# Excerpted passage:
-=-=-
I’m building an ebike battery and I want to wire up a 12v fuel gauge to display the remaining “fuel”.
I have wired it up with a pot and playing around reveals empty on the gauge is around 6v and full is 10.5v.
I’m planning on having a step down module (input needs to take the variable battery voltage 30vdc-50vdc) and output 12vdc for the gauge and a second one to reduce that 12vdc to 5vdc for the MCU. (or a separate one taking the battery voltage and stepping down to 5vdc).
The MCU with monitor the battery voltage, convert and output a signal to the gauge.
My question is, how can I provide the 6 to 10.5vdc needed to drive the gauge? Most results I can find are overly complicated and use different approaches.
Hi gogreenpower
First question. Why do you need an MCU. What is wrong with converting the battery straight to Fuel gauge requirements.
Secondly what is the actual battery voltage. 30V to 50V isa pretty fair spread. Is it 50V full and 30V empty or exactly what.
-=-=-
# Data extracts:
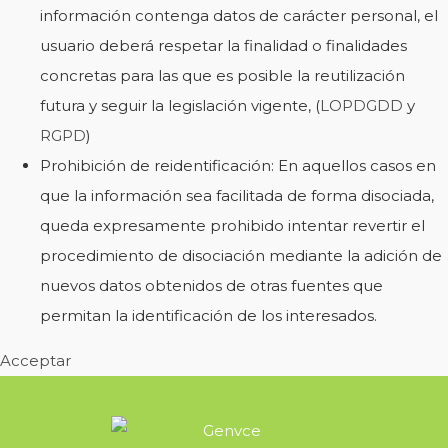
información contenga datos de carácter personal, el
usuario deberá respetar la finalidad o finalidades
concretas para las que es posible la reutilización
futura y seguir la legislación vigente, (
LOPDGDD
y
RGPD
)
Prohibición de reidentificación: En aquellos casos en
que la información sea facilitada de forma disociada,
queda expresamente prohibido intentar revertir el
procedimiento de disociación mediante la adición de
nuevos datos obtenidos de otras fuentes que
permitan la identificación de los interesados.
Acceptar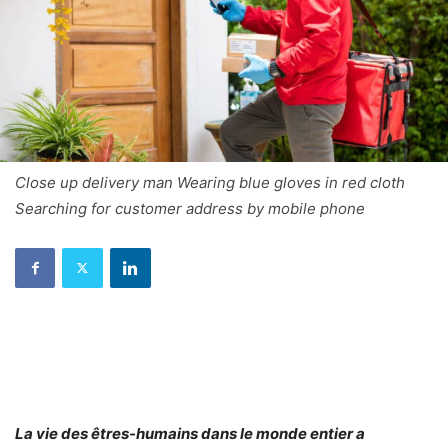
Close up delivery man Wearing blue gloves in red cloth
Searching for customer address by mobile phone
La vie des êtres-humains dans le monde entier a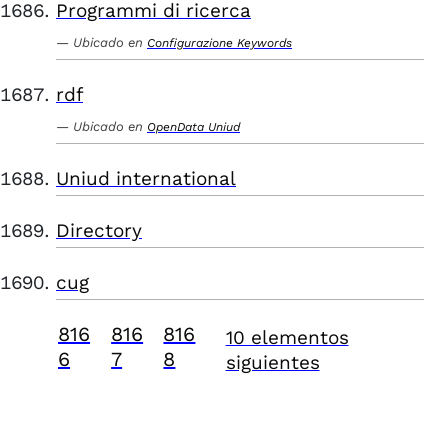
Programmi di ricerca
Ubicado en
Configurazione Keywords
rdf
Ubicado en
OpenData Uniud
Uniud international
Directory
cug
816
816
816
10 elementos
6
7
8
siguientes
-=-=-
# Exercise requirements:
1. Answer these questions about the fuel gauge discussion:
(a) At roughly what voltages does the gauge read empty and full?
(b) What output voltage is planned for the module that powers the MCU?
(c) What is the reply's first question?
2. Reproduce the part of the fuel gauge discussion that opens with the words containing "The MCU with" and closes with "Fuel gauge requirements.".

# Solutions to each task:
1.
(a) Empty is around 6v and full is 10.5v.
(b) 5vdc.
(c) Why do you need an MCU.

2.
The MCU with monitor the battery voltage, convert and output a signal to the gauge.
My question is, how can I provide the 6 to 10.5vdc needed to drive the gauge? Most results I can find are overly complicated and use different approaches.
Hi gogreenpower
First question. Why do you need an MCU. What is wrong with converting the battery straight to Fuel gauge requirements.